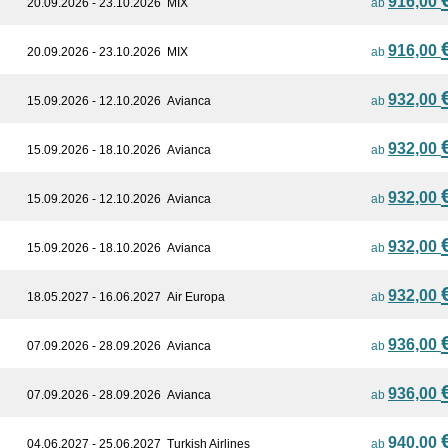
916,00
20.09.2026 - 23.10.2026
MIX
ab
916,00
20.09.2026 - 23.10.2026
MIX
ab
932,00
15.09.2026 - 12.10.2026
Avianca
ab
932,00
15.09.2026 - 18.10.2026
Avianca
ab
932,00
15.09.2026 - 12.10.2026
Avianca
ab
932,00
15.09.2026 - 18.10.2026
Avianca
ab
932,00
18.05.2027 - 16.06.2027
Air Europa
ab
936,00
07.09.2026 - 28.09.2026
Avianca
ab
936,00
07.09.2026 - 28.09.2026
Avianca
ab
940,00
04.06.2027 - 25.06.2027
Turkish Airlines
ab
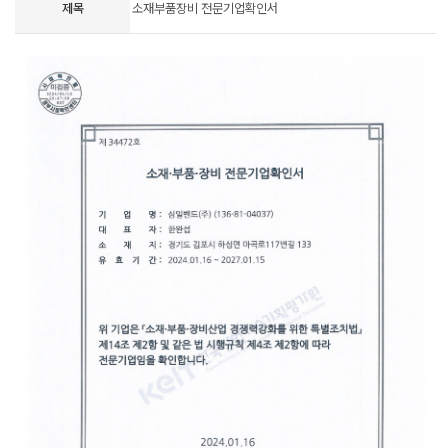
제목
소재부품장비 전문기업확인서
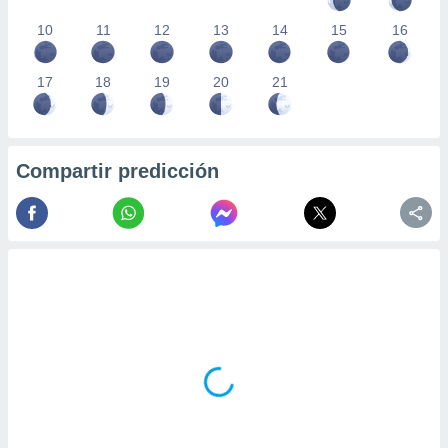
10
11
12
13
14
15
16
17
18
19
20
21
Compartir predicción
★ ★ ★ ★
### TASK
A word-for-word copy of the entries above is what is needed, without any images.

### YOUR SOLUTION
916,00
20.09.2026 - 23.10.2026
MIX
ab
916,00
20.09.2026 - 23.10.2026
MIX
ab
932,00
15.09.2026 - 12.10.2026
Avianca
ab
932,00
15.09.2026 - 18.10.2026
Avianca
ab
932,00
15.09.2026 - 12.10.2026
Avianca
ab
932,00
15.09.2026 - 18.10.2026
Avianca
ab
932,00
18.05.2027 - 16.06.2027
Air Europa
ab
936,00
07.09.2026 - 28.09.2026
Avianca
ab
936,00
07.09.2026 - 28.09.2026
Avianca
ab
940,00
04.06.2027 - 25.06.2027
Turkish Airlines
ab
제목
소재부품장비 전문기업확인서
10
11
12
13
14
15
16
17
18
19
20
21
Compartir predicción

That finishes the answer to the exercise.